Write what comes next in the text on Hidden Markov Models, picking up right after its last sentence.
[Opening Exercise text section]
Hidden Markov Models

A Hidden Markov Model is a Markov chain whose states cannot be observed directly — instead, you see noisy observations conditioned on the state. HMMs are the canonical model for sequence data with discrete latent dynamics: speech recognition (1980s–2010s), part-of-speech tagging, gene-finding, and time-series segmentation. They illustrate the three classical inference problems — filtering, smoothing, and learning — in their cleanest form.

The model

An HMM has three components:

Transition probabilities $A_{i j} = P (z_{t + 1} = j ∣ z_{t} = i)$ over $K$ hidden states.
[Closing Exercise text section]
[Opening Supplied information section]
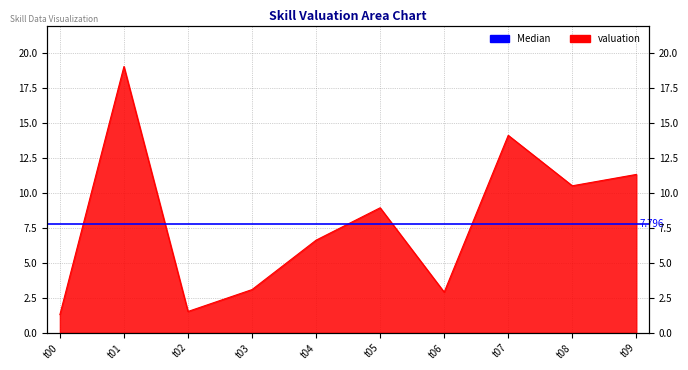

How many values exceed 8?

5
[Closing Supplied information section]
Result of this task:
Emission probabilities $B_{i} (x) = P (x_{t} ∣ z_{t} = i)$ . Common choices: categorical (discrete observations), Gaussian (continuous), or mixture of Gaussians.
Initial distribution $π_{i} = P (z_{1} = i)$ .

The joint over hidden states $z_{1 : T}$ and observations $x_{1 : T}$ factorises as

P (x_{1 : T}, z_{1 : T}) = π_{z_{1}} B_{z_{1}} (x_{1}) \prod_{t = 1}^{T - 1} A_{z_{t}, z_{t + 1}} B_{z_{t + 1}} (x_{t + 1}) .

The conditional independence structure: $z_{t + 1} ⊥ z_{1 : t - 1} ∣ z_{t}$ , and $\mathbf{x}_t \perp $ everything else $∣ z_{t}$ .

Three classical problems

Rabiner's A Tutorial on Hidden Markov Models (1989) is the canonical reference. Three computations cover all the use cases:

Likelihood / Filtering — given parameters $θ = (A, B, π)$ and observations $x_{1 : T}$ , compute $P (x_{1 : T} ∣ θ)$ and $P (z_{t} ∣ x_{1 : t})$ . Forward algorithm.
Decoding — find the most likely hidden sequence: $\arg max_{z_{1 : T}} P (z_{1 : T} ∣ x_{1 : T})$ . Viterbi algorithm.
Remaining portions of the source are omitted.